The attic space of most residential buildings is well insulated from the house below, and therefore experiences extreme temperature conditions on seasonal and diurnal cycles. This can cause moisture entering the attic through the ceiling from the house, or through other leaks from outside, to accumulate in or on interior wood surfaces. This moisture accumulation leads to structural degradation and the growth of micro-organisms.

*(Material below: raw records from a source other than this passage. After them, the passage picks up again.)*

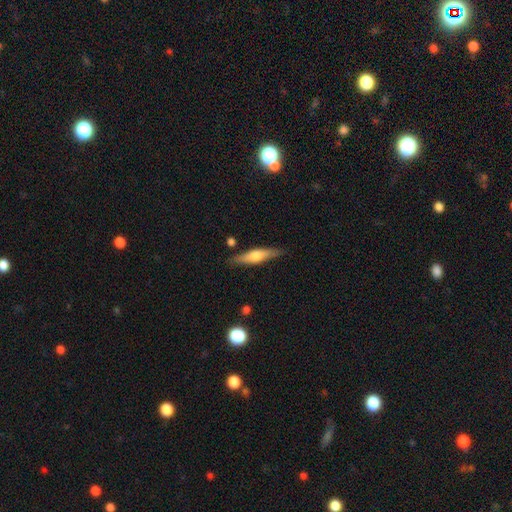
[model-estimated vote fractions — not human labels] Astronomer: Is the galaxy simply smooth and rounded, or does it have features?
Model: featured or disk — 52% (runner-up: smooth, 43%).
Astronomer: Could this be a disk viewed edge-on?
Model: yes — 93%.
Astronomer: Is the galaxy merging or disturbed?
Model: none — 84%.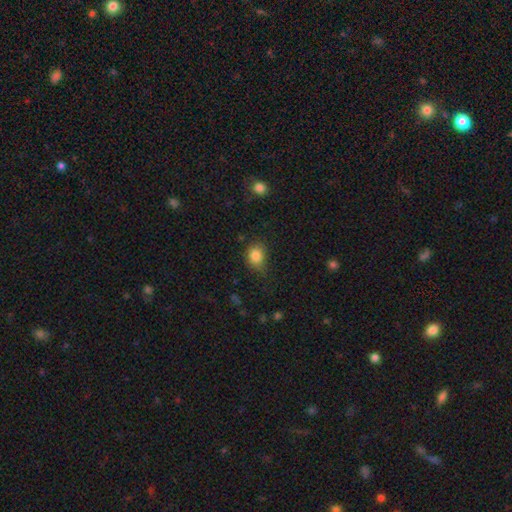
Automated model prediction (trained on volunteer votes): Smooth or featured: smooth — 84% (star or artifact — 10%)
How rounded: round — 52% (in between — 47%)
Merging: none — 64% (minor disturbance — 27%)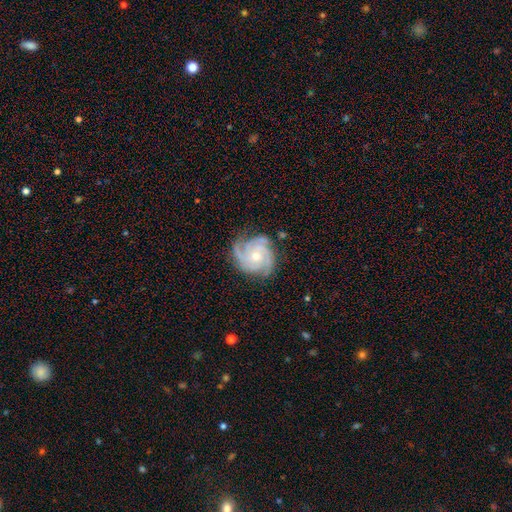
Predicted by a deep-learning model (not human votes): A featured or disk galaxy (89%) with no bar (79%), 3 (46%) tight (66%) spiral arms (98%) and a small central bulge (53%). Merging: none (77%).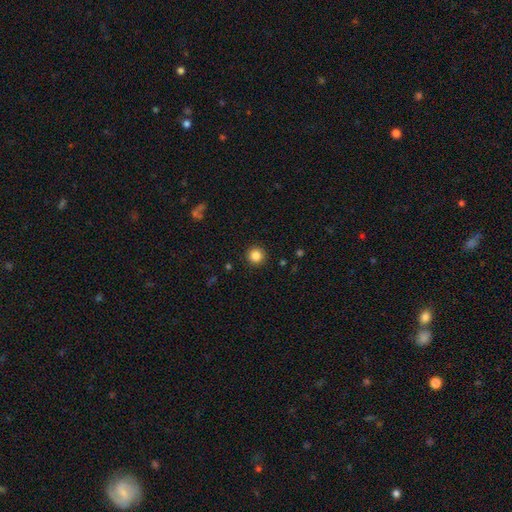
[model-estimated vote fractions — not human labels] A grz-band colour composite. It shows a smooth galaxy with no disk features (85%) that is round (96%). Merging: none (93%).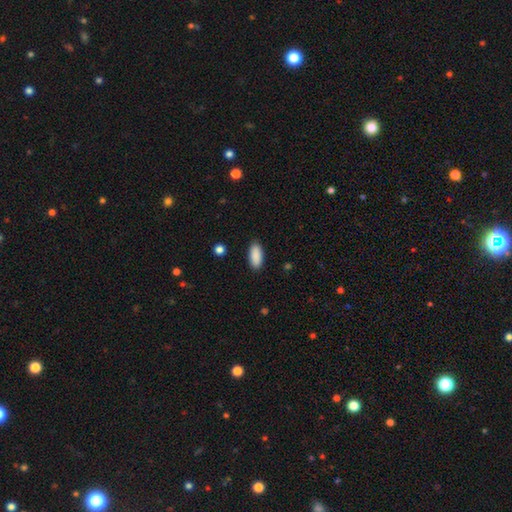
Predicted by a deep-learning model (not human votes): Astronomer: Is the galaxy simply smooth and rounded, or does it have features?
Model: smooth — 91%.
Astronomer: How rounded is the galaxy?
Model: in between — 86%.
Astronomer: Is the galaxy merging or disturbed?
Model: none — 89%.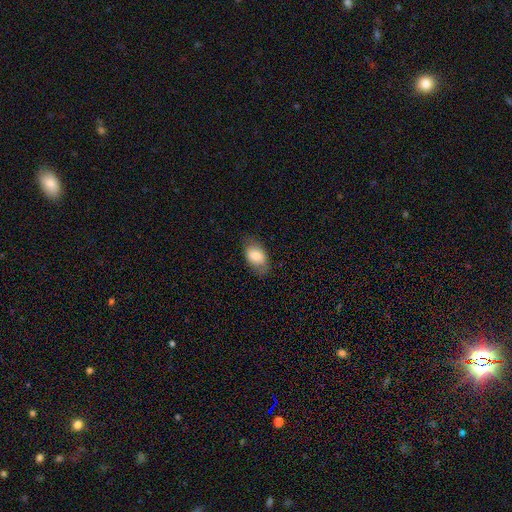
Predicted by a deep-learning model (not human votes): smooth-or-featured: smooth: 77% | featured or disk: 16% | star or artifact: 7%
  how-rounded: in between: 88% | round: 10% | cigar-shaped: 2%
  merging: none: 76% | minor disturbance: 18% | major disturbance: 5% | merger: 1%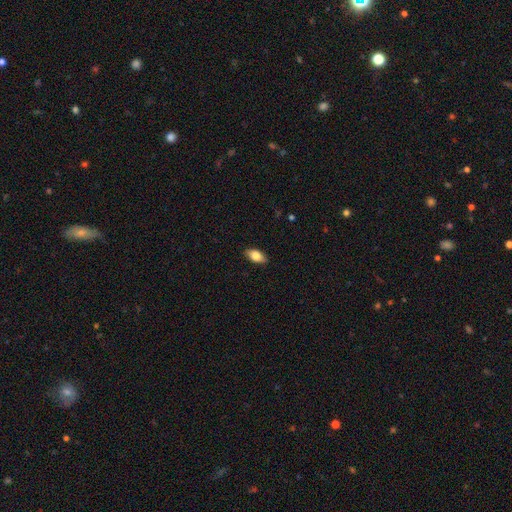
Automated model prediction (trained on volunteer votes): Smooth or featured?
  - smooth: 82% *
  - featured or disk: 12%
  - star or artifact: 7%
How rounded?
  - in between: 91% *
  - cigar-shaped: 5%
  - round: 4%
Merging?
  - none: 88% *
  - minor disturbance: 10%
  - major disturbance: 2%
  - merger: 1%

An attic simulation model has been developed for this study as a practical method of examining attic moisture problems. The model was validated using measured data from the Alberta Home Heating Research Facility. After validation the attic simulation model was used in parametric simulations over a wide range of ambient weather conditions to examine strategies for moisture control. The new methods of attic simulation and the other important contnbutions of this study are:

  • the development of a two zone attic ventilation model that calculates the house, attic and interzonal (ceiling) flow. The ventilation model calculates wind shelter using a new wind shadow method and calculates the shelter and wind pressure coefficients as continuous functions of wind direction.
  • the coupling of heat transfer and ventilation models.

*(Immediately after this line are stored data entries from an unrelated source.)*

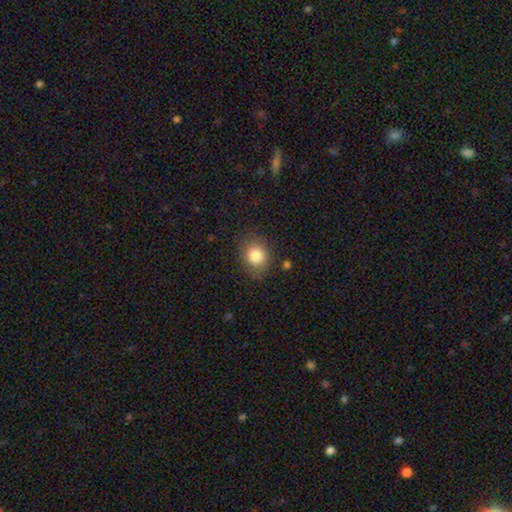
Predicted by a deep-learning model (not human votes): Smooth or featured? Predicted: smooth (p=0.84). How rounded? Predicted: round (p=0.60). Merging? Predicted: none (p=0.79).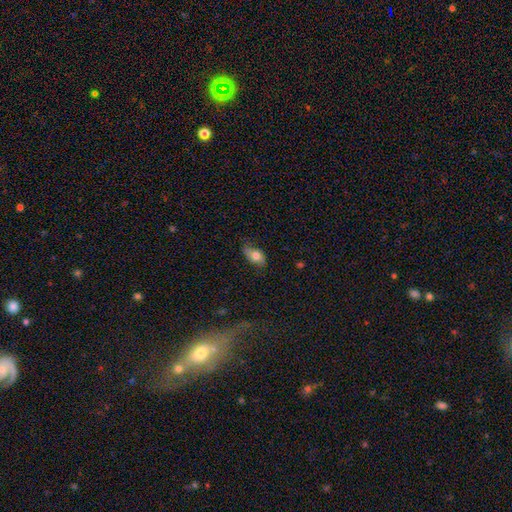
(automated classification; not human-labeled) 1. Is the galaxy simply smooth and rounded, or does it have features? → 69% smooth, 23% featured or disk, 7% star or artifact.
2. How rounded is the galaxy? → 89% in between, 6% round, 5% cigar-shaped.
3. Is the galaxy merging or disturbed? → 68% none, 24% minor disturbance, 6% major disturbance, 1% merger.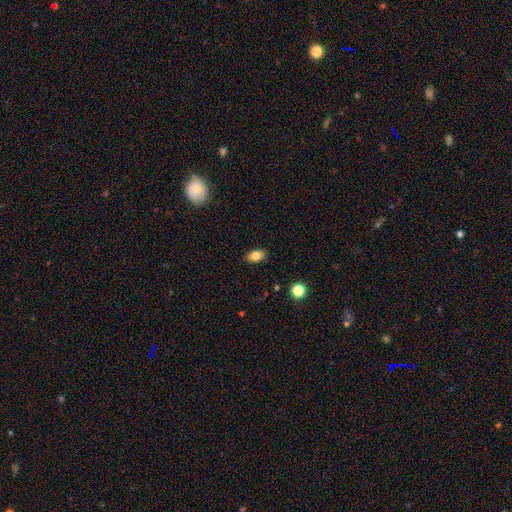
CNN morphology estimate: Overall: smooth (80%). How rounded: in between (86%). Merging: none (87%).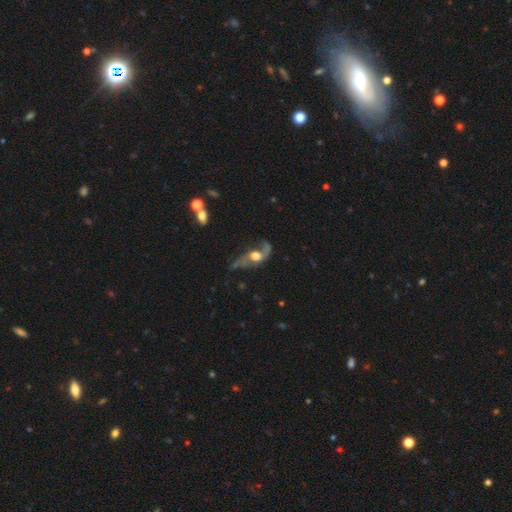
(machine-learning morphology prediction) The model was most divided on "bulge size" (2-way tie): large: 43%, moderate: 43%, small: 7%, dominant: 5%, none: 3%. Remaining: edge-on disk — no (88%); spiral arms — yes (80%); smooth or featured — featured or disk (69%); bar — no (68%); merging — major disturbance (37%).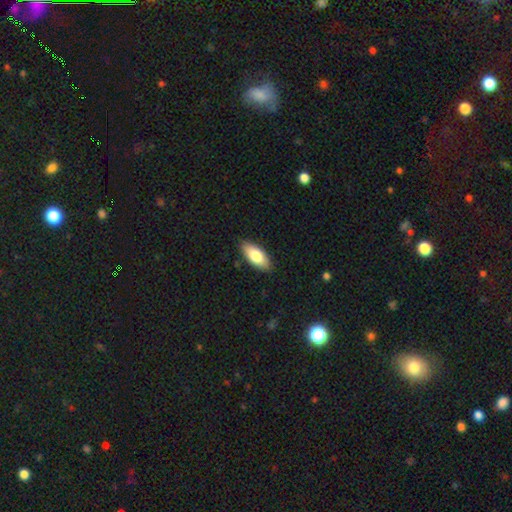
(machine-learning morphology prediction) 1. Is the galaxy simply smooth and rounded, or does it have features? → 78% smooth, 16% featured or disk, 6% star or artifact.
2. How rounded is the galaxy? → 86% in between, 12% cigar-shaped, 2% round.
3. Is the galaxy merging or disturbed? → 87% none, 10% minor disturbance, 2% major disturbance, 1% merger.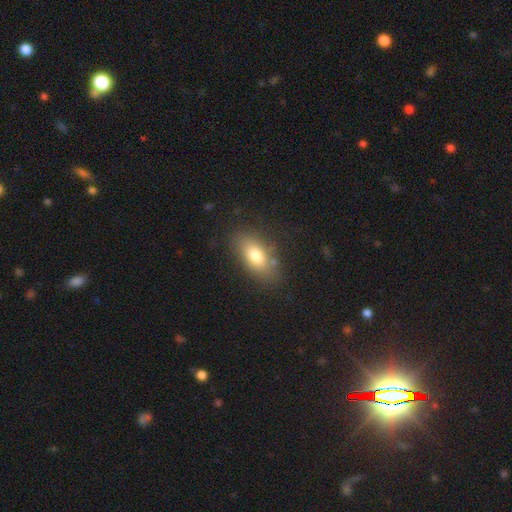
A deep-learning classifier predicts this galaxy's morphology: smooth 76%, featured or disk 16%, star or artifact 9%. Down the decision tree: how rounded — in between (87%); merging — none (77%).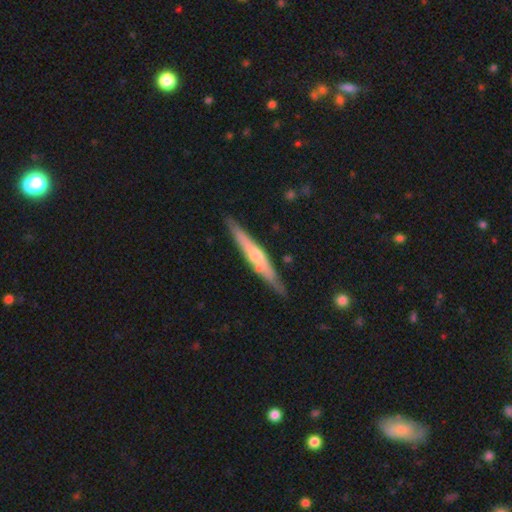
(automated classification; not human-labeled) smooth-or-featured: featured or disk: 62% | smooth: 32% | star or artifact: 5%
  disk-edge-on: yes: 93% | no: 7%
    edge-on-bulge: rounded: 73% | none: 19% | boxy: 7%
  merging: none: 83% | minor disturbance: 12% | merger: 3% | major disturbance: 2%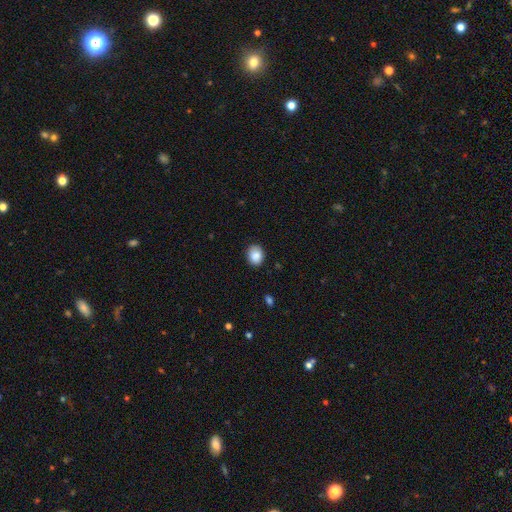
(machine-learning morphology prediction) A smooth galaxy with no disk features (88%) that is in between round and cigar-shaped (50%, tied with round). Merging: none (86%).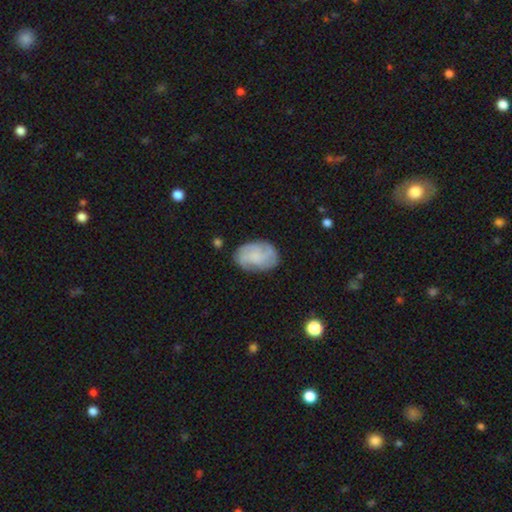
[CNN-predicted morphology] This appears to be a featured or disk galaxy (63%) with no bar (71%), 3 (37%) tight (43%) spiral arms (92%) and no central bulge (46%). Merging: none (76%).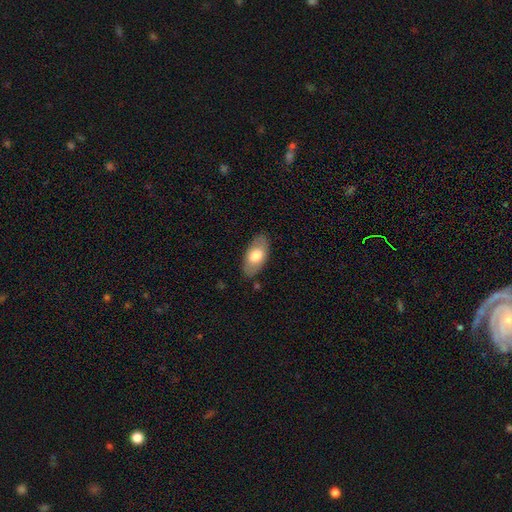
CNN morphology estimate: smooth_or_featured: smooth (p=0.71) [alt: featured or disk p=0.23]
how_rounded: in between (p=0.93) [alt: cigar-shaped p=0.04]
merging: none (p=0.83) [alt: minor disturbance p=0.12]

  • the use of a complete transient mass balance for the attic moisture that includes the wood surfaces.
  • the use of combined ventilation heat transfer and moisture transport models.
  • calculation of ventilation rates, temperatures and moisture levels using envelope leakage, indoor temperature and relative humidity, and ambient weather conditions
  • the development of a comprehensive data base of measurements for evaluating attic models and identifying important parameters for attic moisture accumulation.

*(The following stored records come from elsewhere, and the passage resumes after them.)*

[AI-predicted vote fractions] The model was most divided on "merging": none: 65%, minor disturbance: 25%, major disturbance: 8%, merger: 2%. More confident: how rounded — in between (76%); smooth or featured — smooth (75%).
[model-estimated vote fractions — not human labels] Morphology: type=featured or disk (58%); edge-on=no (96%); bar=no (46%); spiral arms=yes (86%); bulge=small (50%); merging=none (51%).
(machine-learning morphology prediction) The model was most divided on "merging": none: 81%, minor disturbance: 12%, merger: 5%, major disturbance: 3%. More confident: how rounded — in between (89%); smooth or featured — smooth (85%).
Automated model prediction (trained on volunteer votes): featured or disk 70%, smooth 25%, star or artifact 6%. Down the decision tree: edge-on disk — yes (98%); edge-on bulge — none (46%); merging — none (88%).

The results of the simulations have shown that increased attic ventilation rates are not always a useful strategy for controlling moisture problems and that appropriate strategies are dependent on climate and attic construction. At low ventilation rates the capacity for moisture removal is small and at high ventilation rates the additional cooling of the attic causes more moisture deposition. The optimum ventilation rate for a maritime climate has been found using the model developed for this study.